Alexander Johannesen wrote:
> On 3/10/06, Gregg Wonderly <[EMAIL PROTECTED]> wrote:
> 
>>While I wholeheartedly agree with the premise of architecture before
>>design,
>>
> 
> 
> Damn, and here I was thinking architecture was a holistic design process. :)
> Seriously, though, what is your definition of design? It is a dangerous word
> to throw about, and I want to ask that because I cannot agree with
> "architecture before design".

Design is implementing the software that provides the features.  Architecture 
is 
deciding which things fit together to match the features that you need.

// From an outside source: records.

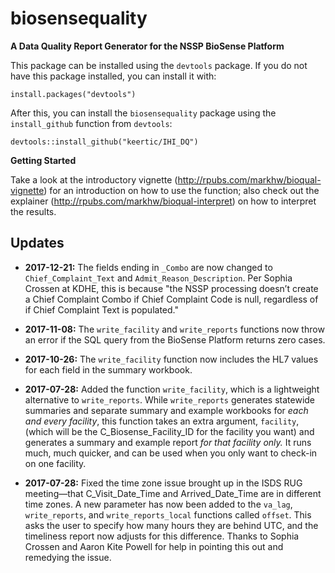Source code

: # biosensequality
**A Data Quality Report Generator for the NSSP BioSense Platform**

This package can be installed using the `devtools` package. If you do not have this package installed, you can install it with:

`install.packages("devtools")`

After this, you can install the `biosensequality` package using the `install_github` function from `devtools`:

`devtools::install_github("keertic/IHI_DQ")`

**Getting Started**

Take a look at the introductory vignette (http://rpubs.com/markhw/bioqual-vignette) for an introduction on how to use the function; also check out the explainer (http://rpubs.com/markhw/bioqual-interpret) on how to interpret the results.


## Updates
* **2017-12-21:** The fields ending in `_Combo` are now changed to `Chief_Complaint_Text` and `Admit_Reason_Description`. Per Sophia Crossen at KDHE, this is because "the NSSP processing doesn’t create a Chief Complaint Combo if Chief Complaint Code is null, regardless of if Chief Complaint Text is populated."

* **2017-11-08:** The `write_facility` and `write_reports` functions now throw an error if the SQL query from the BioSense Platform returns zero cases.

* **2017-10-26:** The `write_facility` function now includes the HL7 values for each field in the summary workbook.

* **2017-07-28:** Added the function `write_facility`, which is a lightweight alternative to `write_reports`. While `write_reports` generates statewide summaries and separate summary and example workbooks for *each and every facility*, this function takes an extra argument, `facility`, (which will be the C_Biosense_Facility_ID for the facility you want) and generates a summary and example report *for that facility only.* It runs much, much quicker, and can be used when you only want to check-in on one facility.

* **2017-07-28:** Fixed the time zone issue brought up in the ISDS RUG meeting—that C_Visit_Date_Time and Arrived_Date_Time are in different time zones. A new parameter has now been added to the `va_lag`, `write_reports`, and `write_reports_local` functions called `offset`. This asks the user to specify how many hours they are behind UTC, and the timeliness report now adjusts for this difference. Thanks to Sophia Crossen and Aaron Kite Powell for help in pointing this out and remedying the issue.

In the architecture phase, you would decide where certain computing activities 
best fit in the system.  You might detail how those computing activities are 
started, controlled and monitored.  The transport of data in your system needs 
to take into account the amount of data and the type of data you need at each 
computational node.

The problem is that if you design some small bit of your system first, and then 
design another part, and then another part, and then try and create an 
architecture that makes them all work together for the system that you need, 
you'll probably miss an important architural consideration.  Some software 
platforms provide a better opportunity to manage data transport mismatches than 
others.  I've talked about my preference of mobile code here already.  It 
allows 
me to move some computations around, and lets me manage data use in new ways, 
without the client ever knowing.

Just this week, I used mobile code to move an expensive database query from a 
remote operation to a local operation on a lazily updated local copy of a 
database.  Noone new what happened, only that they saw a 10 times reduction in 
time associated with database queries (read only users).

In the case that you know about the size and complexity of data and code 
interactions, an architectural experience would have implemented this up front. 
  But, I didn't know how big the database would get.  So, I just deferred on 
the 
initial implementation to the fastest way to a working implementation, and then 
got to adjust the implementation after the fact.